The Mountain Laurel
The Journal of Mountain Life

Visit us on FaceBookGenerations of Memories
from the
Heart of the Blue Ridge


The Place On Peters Creek and Beyond, Part 3 of 8

By William J. Sowder © 1992

Issue: February, 1992

"Through The eyes Of A Young Boy and The Heart Of An Old Man"

My Aunt Virginia, nicknamed "Jenks," was a sweet, shy, pretty child who was a little small for her age. She wasn't much older than Bobby and me, and often played games with us. On those occasions she lost completely the sweetness and shyness. She played to win - whether it be basketball, marbles, foot racing, hide-and-seek, or what have you. As the best athlete in the family, the perfect tomboy, she took no prisoners. She played for keeps. She won three letters playing basketball at her high school and as a freshman made the varsity at State Teachers College, now Longwood.

I never saw her play basketball, but I saw her playing marbles plenty of times. First she would draw an almost perfect circle for a ring and in the center place her marbles, often the ones she had won off me. I would then place mine and the slaughter would begin. She would take her favorite taw, a steelie, and resting her fist on her knee, she shot, seemingly without taking aim - all in one smooth motion. She made her ground shots the same aimless way. Often after the carnage I would go to Nannie for sympathy but it was my father who came to the rescue. He was at the time a machinist at the Norfolk & Western East End Shops and was in easy reach of medium-sized ball bearings that made perfect taws. With one steel taw going for four marbles, I was relatively rich — until I played Jenks again. Actually, she had rather beat me than anyone else.
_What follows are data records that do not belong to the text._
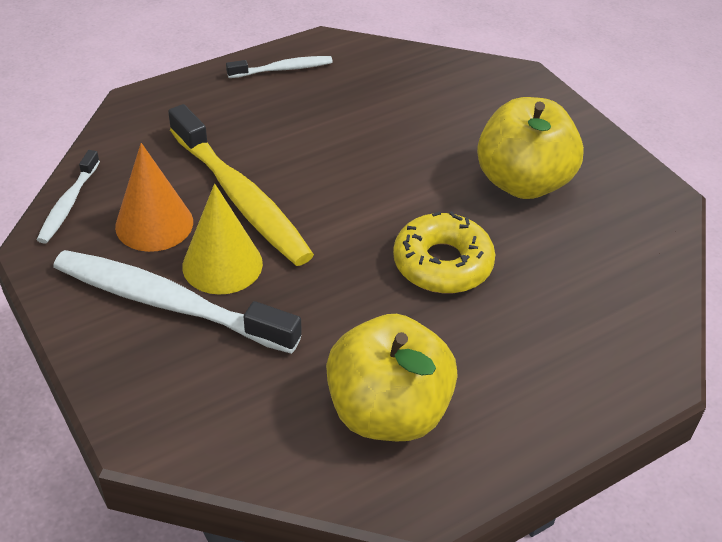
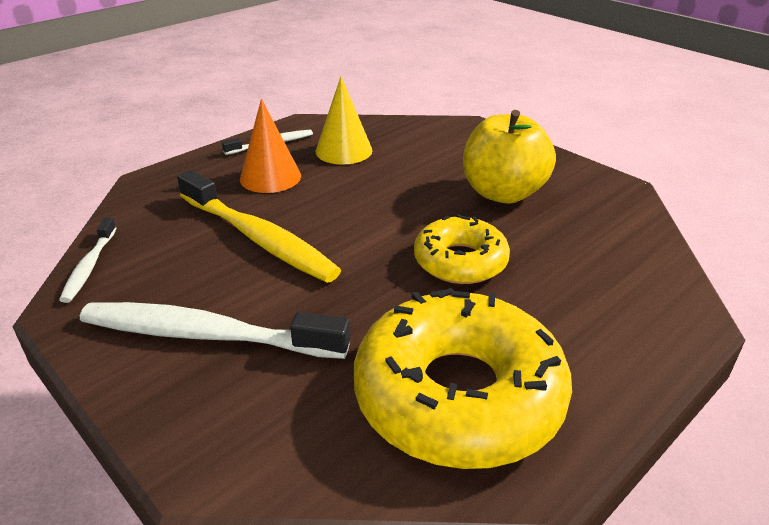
camera: 10 degrees left, 10 degrees down
(154, 224) = (179, 270): orange cone -> orange cone (270, 177)
(222, 264) = (254, 293): yellow cone -> yellow cone (344, 150)
(388, 411) = (458, 395): yellow apple -> yellow donut

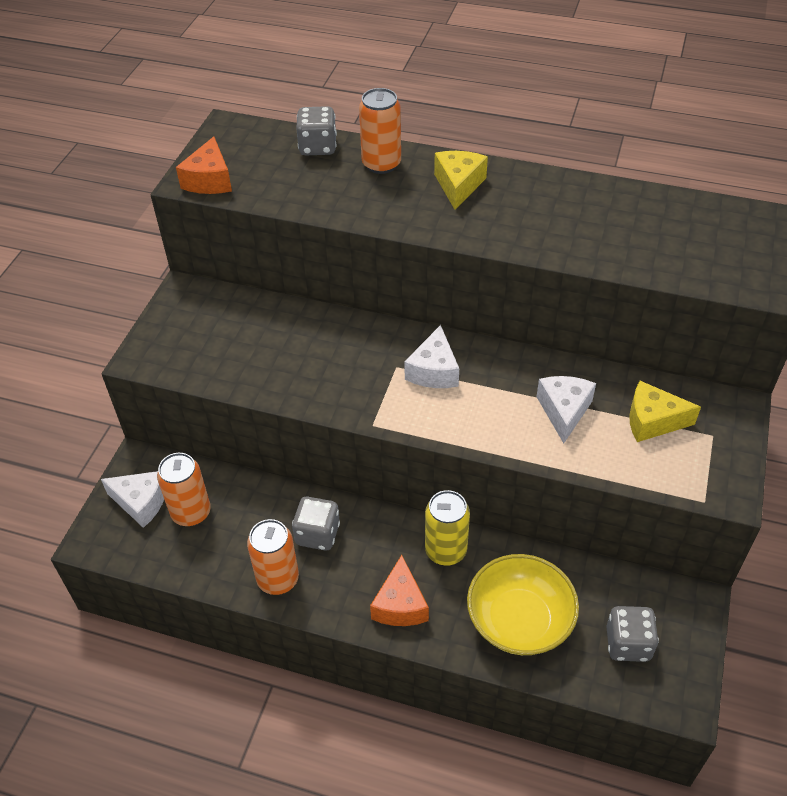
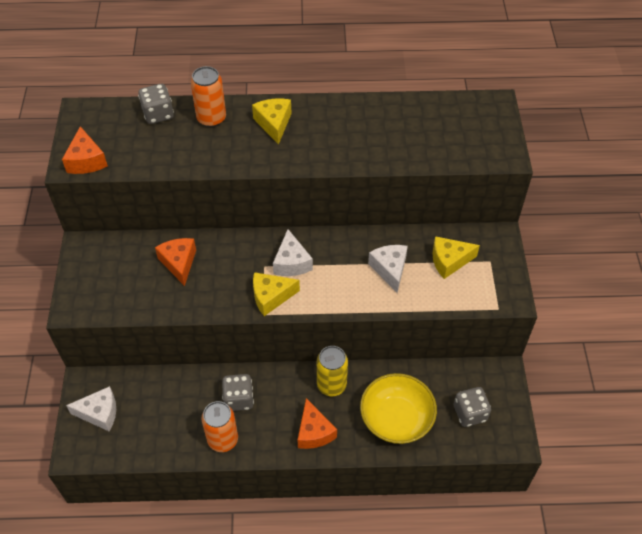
camera: 20 degrees left, 5 degrees up
(191, 512) = (140, 410): orange can -> none
(290, 337) = (179, 263): none -> orange cheese
(390, 406) = (271, 297): none -> yellow cheese

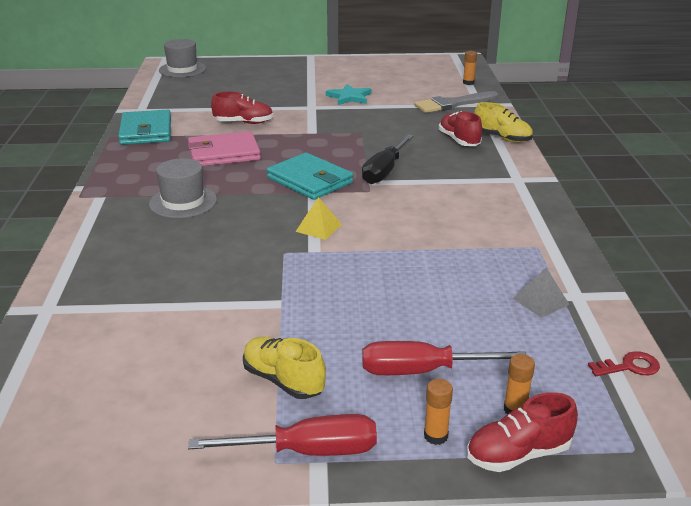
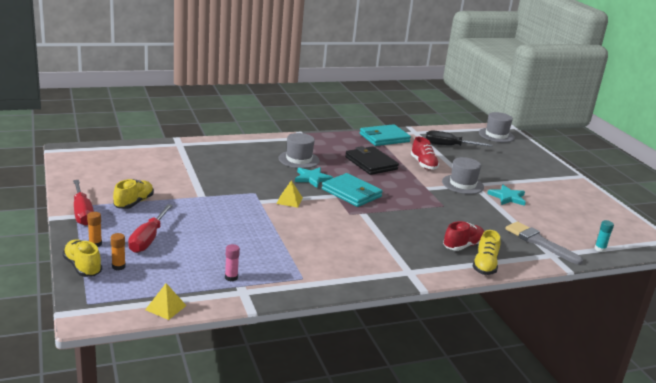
camera: 70 degrees right, 5 degrees down
(224, 153) = (371, 163): pink wallet -> black wallet
(253, 201) = (312, 178): none -> turquoise star
(309, 112) = (462, 184): none -> grey hat
(309, 180) = (351, 193): turquoise wallet -> turquoise wallet turned 75 degrees counterclockwise
(384, 171) = (384, 217): black screwdriver -> black screwdriver (449, 146)
(422, 371) = (148, 239): red screwdriver -> red screwdriver turned 150 degrees counterclockwise
(468, 83) = (600, 249): orange glue stick -> turquoise glue stick
(518, 454) = (82, 267): red shoe -> yellow shoe
(540, 301) = (231, 277): grey pyramid -> pink glue stick
(629, 366) = (166, 307): red key -> yellow pyramid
It all began when I was four or five years old. Santa Claus had brought her the most wonderful of all teddy bears, the Steiff - the crooked cocked head, the frown on his face, the shoe-button eyes, the sawdust stuffing. The inspiration of this teddy came from a grizzly bear President Roosevelt had shot while hunting in New Mexico. (In 1903 his grandson gave the Smithsonian Institute the original; the gift shop of the Institution has on sale a perfect reproduction of the original.) Accompanying the bear was a small carriage. For some reason that only a five-year old could understand, I took a violent dislike to both presents. I couldn't wait to wreck the carriage and make mincemeat out of the occupant. To Jenk's dying day she never let me forget it. I don't blame her.

I loved to hear her whistle. In the late twenties and early thirties, whistling became something of a cult form. Concerts were given, contests were held, recordings were made. And everyone was urged to whistle while he worked, especially Jenks. Her repertoire began with placing her forefingers in her mouth and blowing - ear splitting. Her finest effort came, though, when she turned her breath over to her lips, tongue, and roof of her mouth - a wonderfully flexible instrument on which she played popular tunes of the day, hymns, jazz, arias, country, even canary.

One Easter Grandpa gave Jenks a canary she named Cherry. They were meant for each other. She would close the windows and outside doors and let Cherry fly around in the house. They played together as if they were children: Cherry dipping and fluttering and floating, making passes at Jenks, lighting on her shoulders and held out hands, all the while both of them filling the air with music - filling the old Place on Peters Creek with joy.

Jenks the basketball player, the marble shooter, the whistler - but the one I liked best was the runner. Those track events took place on Sunday afternoons. My father was the instigator, the timer, and the starter. The track was a path circling the house. Since Bobby was the youngest and smallest, he was given a twenty-foot advantage, I was given a ten, and Jenks and my uncle none. Bobby's and my time were slow, my uncle's better, and Jenks' best, invariably. One Sunday, however, my uncle accused Dad of fudging the time in Jenks's favor. He then demanded that he and Jenks race to a large cherry tree and back. It was pitiful. My uncle, who was more than a little bowlegged, looked like an egg-beater in full flight, while Jenks with her smooth, ground-eating stride was a picture of grace. She had won so easily that even my uncle was impressed: he walked over and shook her hand.

Somehow this race signaled a radical change in my uncle. From then on he not only quit racing but pretty much gave up his effort to make something out of Bobby and me. About this time, too, he seemed to discover that all girls weren't as impossible as his sisters. He began using large quantities of Listerine and bay rum. He even shined his shoes two or three times a week and started coming home all hours of the night. One time Bobby and I were walking by Guy's Soda Fountain, the hangout in Roanoke of the first line of cake-eaters and flappers, we saw him inside with a group of his friends. We hardly recognized him. He was wearing a sharp striped suit with greatly exaggerated shoulders, bell-bottom pants and a flat top straw hat - a boater - the latest foam off the top most wave of fashions; style of the Roaring Twenties. As we approached him he quickly left his friends and taking us by the arm hastily led us out the door. He then gave us a quarter and told us to split it and then hurried back in to complete any unfilled businesses that needed completing.